Marie Fougères, administratrice de ce collectif et ancienne cheffe d’établissement, craint notamment les conséquences et « l’effet boule de neige » d’un tel texte, qui prévoit d’abaisser la majorité pénale : « Les neurosciences le prouvent : à 15, 16 ans, le cerveau est immature. Cette loi est tout simplement un déni de science. »

Pour la manifestante, la répression ne remplacera jamais le fait « d’investir dans l’éducation ». « Remettre un médecin scolaire dans chaque établissement, renforcer la présence d’infirmières et d’assistantes sociales… On a besoin de ces accompagnements. Aujourd’hui, il n’y a plus de suivi pour les enfants qui décrochent. La délinquance vient avant tout d’un manque éducatif et d’un manque affectif », poursuit l’ex-enseignante.

Un avis partagé par les représentants syndicaux de la PJJ. Cécile Rouibah, secrétaire régionale CGT PJJ-Justice Ile-de-France et Outre-Mer, dénonce une loi « répressive à l’encontre du développement de l’enfant, qui a besoin de temps pour se construire ».
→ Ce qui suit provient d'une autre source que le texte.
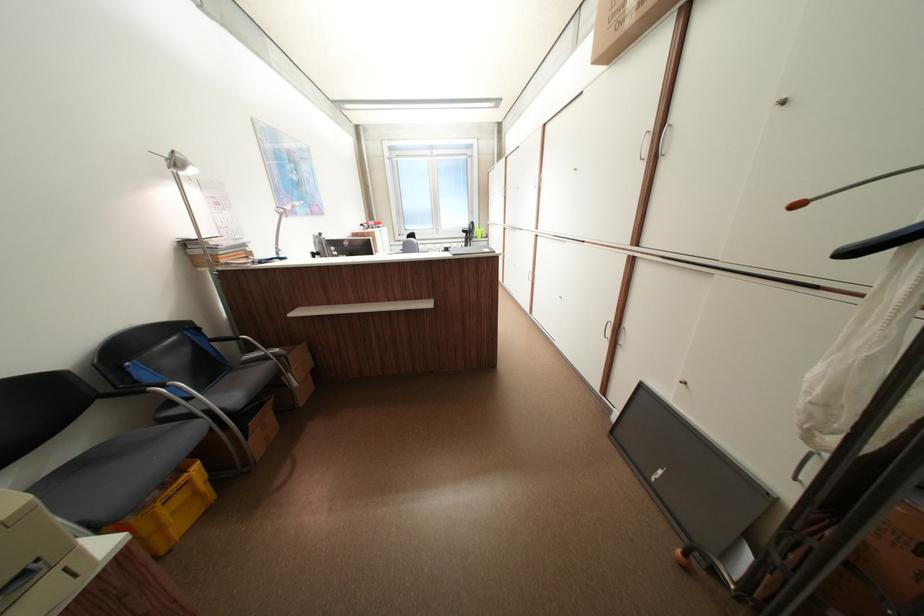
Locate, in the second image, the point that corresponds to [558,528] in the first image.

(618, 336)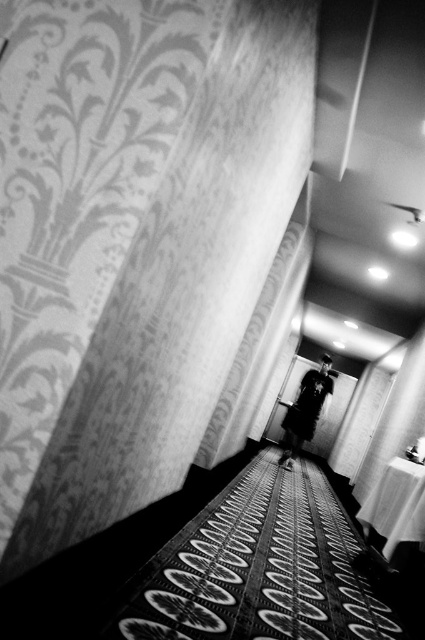
You are standing in the room and want to see the dark fabric coat at center. Is the silky white curtain at center blocking your view of it?

The silky white curtain at center is in front of the dark fabric coat at center, so yes, the silky white curtain at center is blocking your view of the dark fabric coat at center.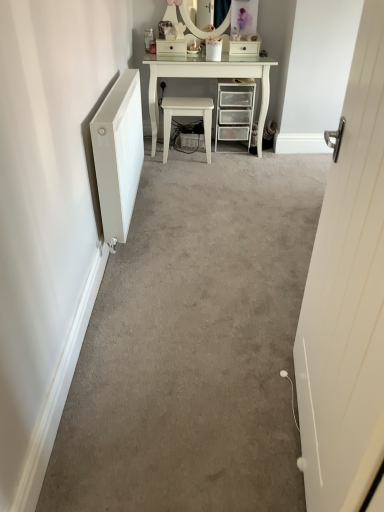
In order to click on free spot below white wooden door at right (from a real-world perspective) in this screenshot , I will do `click(296, 426)`.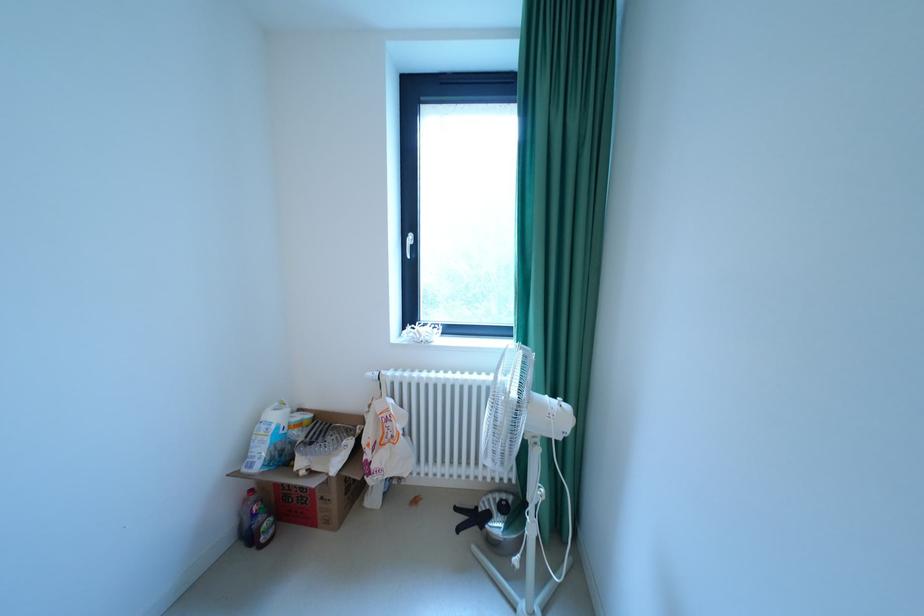
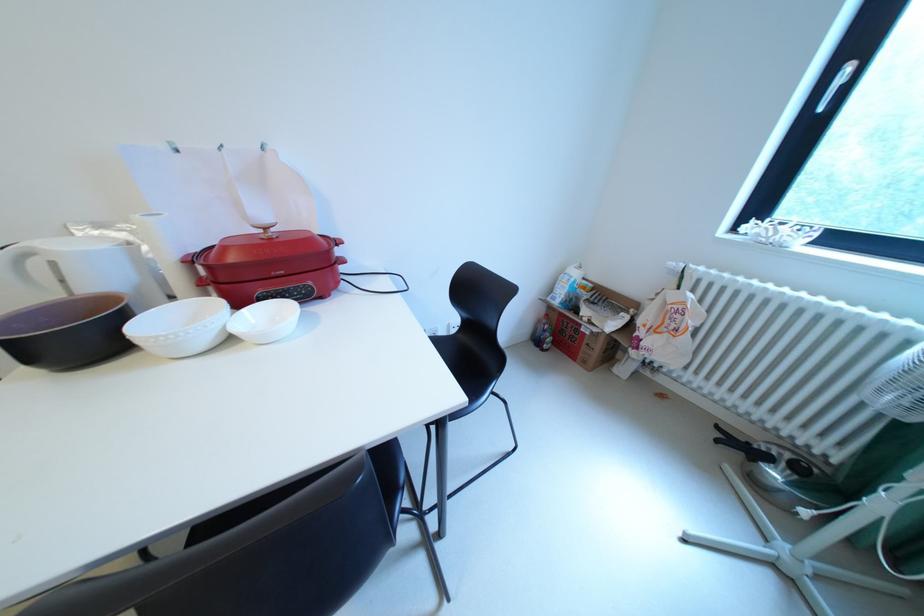
The images are taken continuously from a first-person perspective. In which direction is your viewpoint rotating?

The camera rotated toward left-down.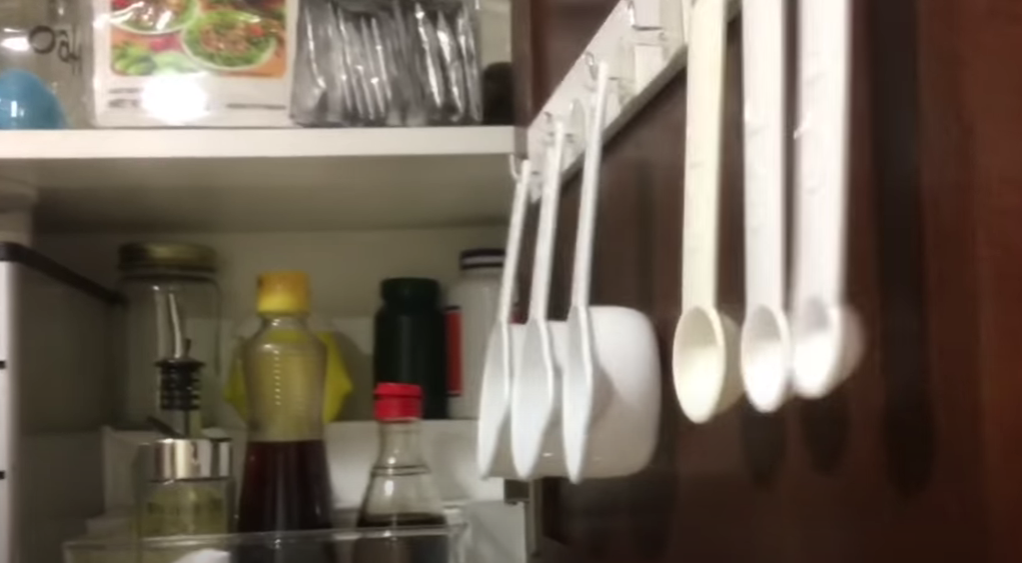
You are a GUI agent. You are given a task and a screenshot of the screen. Output one action in this format:
    pyautogui.click(x=<x>, y=<y>)
    Task: Click on the black jar
    The image size is (1022, 563).
    Given the screenshot: What is the action you would take?
    pyautogui.click(x=410, y=330)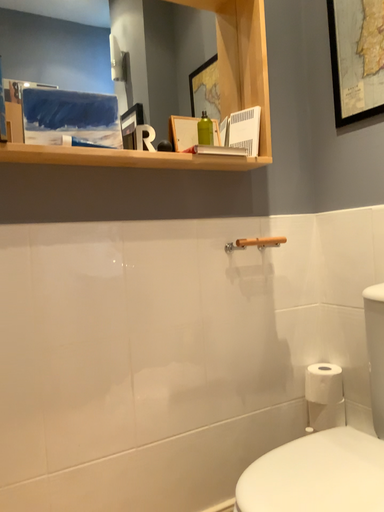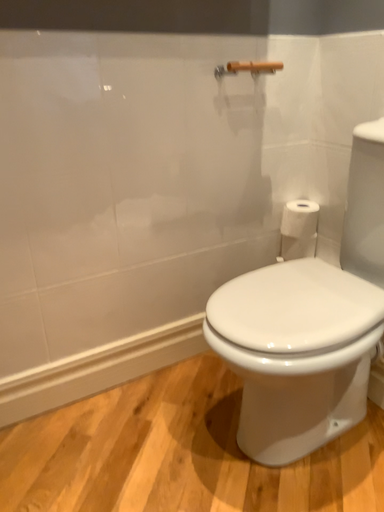
Question: Which way did the camera rotate in the video?

Choices:
 (A) rotated downward
 (B) rotated upward

Answer: (A)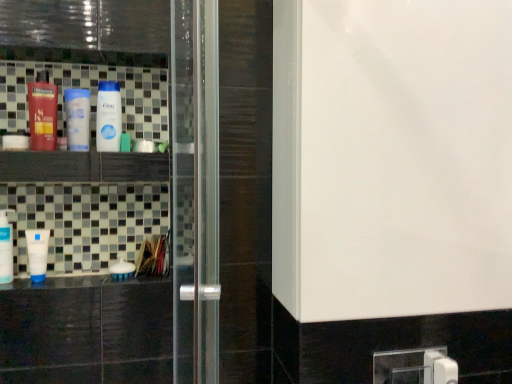
Question: Would you say white matte bottle at center, positioned as the 6th bottle in left-to-right order, contains matte black bottle at left, which is the fourth bottle from right to left?

Choices:
 (A) no
 (B) yes

Answer: (A)

Question: Is white matte bottle at center, positioned as the 6th bottle in left-to-right order, located outside matte black bottle at left, which is the fourth bottle from right to left?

« Si la loi passe, les audiences vont se multiplier et les incarcérations augmenter, craint l’éducatrice. Un enfant ne peut pas comprendre les sanctions. Tous les professionnels s’accordent pour dire que sans éducation, on n’obtient rien. Le terrain n’a pas été consulté, on ne nous écoute plus, au profit de textes pensés pour remporter des voix aux élections ».

Cécile Rouibah évoque elle aussi le Code de justice pénale des mineurs, dont les conséquences sur les agents du ministère de la Justice ont été directes, selon elle : « Les moyens n’ont pas suivi. On passe beaucoup moins de temps avec les mineurs et leurs familles. Il y a eu beaucoup de départs d’éducateurs, et une perte de sens générale se ressent dans notre profession. »

La secrétaire régionale s’interrompt pour lancer à un groupe d’adolescentes, intriguées par la manifestation : « Vous avez quel âge ? 16 ans ? C’est pour vous qu’on se bat ! Vous, qui pourrez peut-être bientôt aller en prison si vous volez une brosse à dents ! » « Merci, alors ! » répond une jeune fille.

Les débats sur le texte se poursuivent ce mardi 6 mai en commission mixte paritaire.